(Problem details): Can you reproduce the text lines of the records below word for word, with no changes? Leave out the pictures and keep only the text.

--- Material shown Enclosed Below ---

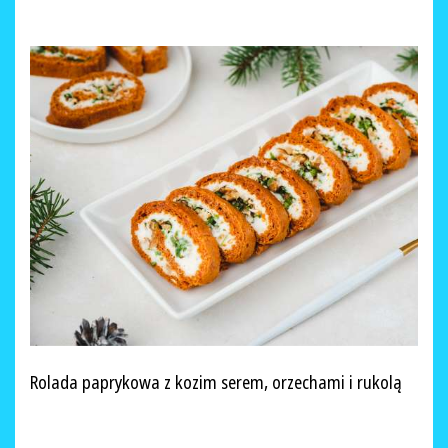
Rolada paprykowa z kozim serem, orzechami i rukolą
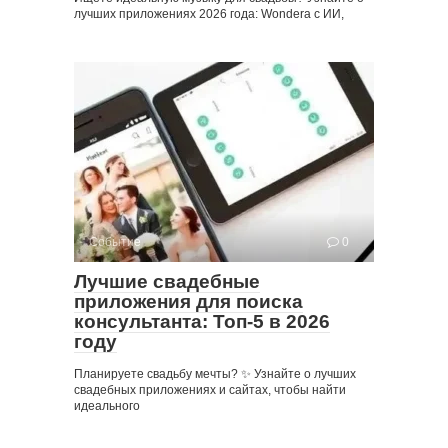
лучших приложениях 2026 года: Wondera с ИИ,
Событие
0
Лучшие свадебные
приложения для поиска
консультанта: Топ-5 в 2026
году
Планируете свадьбу мечты? ✨ Узнайте о лучших
свадебных приложениях и сайтах, чтобы найти
идеального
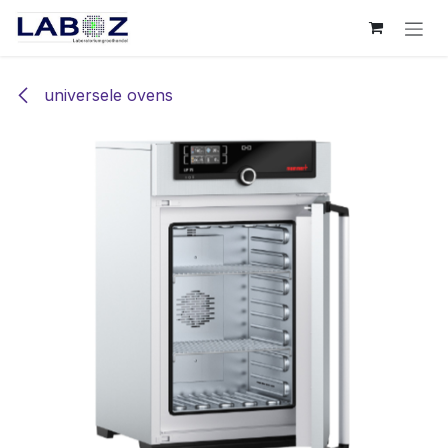
Overslaan naar inhoud
universele ovens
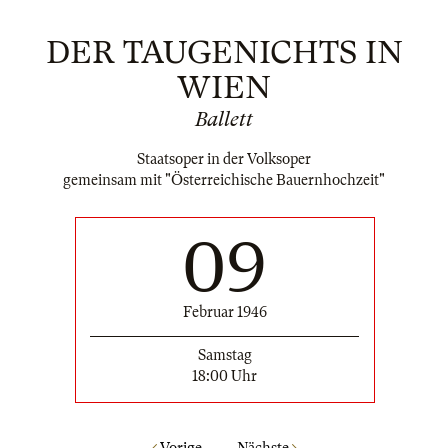
DER TAUGENICHTS IN
WIEN
Ballett
Staatsoper in der Volksoper
gemeinsam mit "Österreichische Bauernhochzeit"
09
Februar 1946
Samstag
18:00 Uhr
Vorige
Nächste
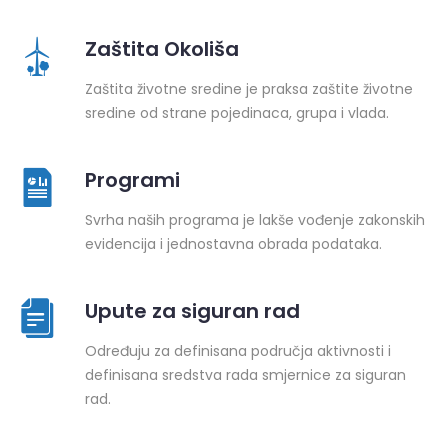
Zaštita Okoliša
Zaštita životne sredine je praksa zaštite životne
sredine od strane pojedinaca, grupa i vlada.
Programi
Svrha naših programa je lakše vođenje zakonskih
evidencija i jednostavna obrada podataka.
Upute za siguran rad
Određuju za definisana područja aktivnosti i
definisana sredstva rada smjernice za siguran
rad.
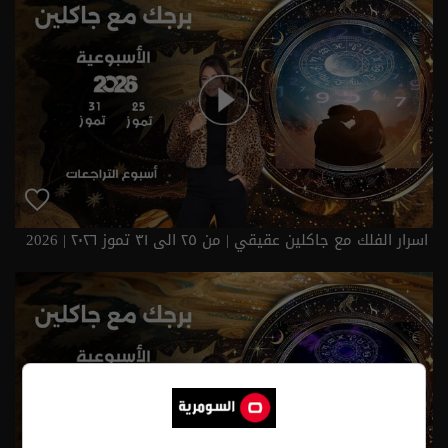
اسرار الفلك مع جاكلين عقيقي | من ٢٥ الى ٣١ تموز ٢٠٢٦ | 2026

--- End of Enclosed Material shown ---

(Your solution):
Rolada paprykowa z kozim serem, orzechami i rukolą
лучших приложениях 2026 года: Wondera с ИИ,
Событие
0
Лучшие свадебные
приложения для поиска
консультанта: Топ-5 в 2026
году
Планируете свадьбу мечты? ✨ Узнайте о лучших
свадебных приложениях и сайтах, чтобы найти
идеального
Overslaan naar inhoud
universele ovens
DER TAUGENICHTS IN
WIEN
Ballett
Staatsoper in der Volksoper
gemeinsam mit "Österreichische Bauernhochzeit"
09
Februar 1946
Samstag
18:00 Uhr
Vorige
Nächste
Zaštita Okoliša
Zaštita životne sredine je praksa zaštite životne
sredine od strane pojedinaca, grupa i vlada.
Programi
Svrha naših programa je lakše vođenje zakonskih
evidencija i jednostavna obrada podataka.
Upute za siguran rad
Određuju za definisana područja aktivnosti i
definisana sredstva rada smjernice za siguran
rad.
اسرار الفلك مع جاكلين عقيقي | من ٢٥ الى ٣١ تموز ٢٠٢٦ | 2026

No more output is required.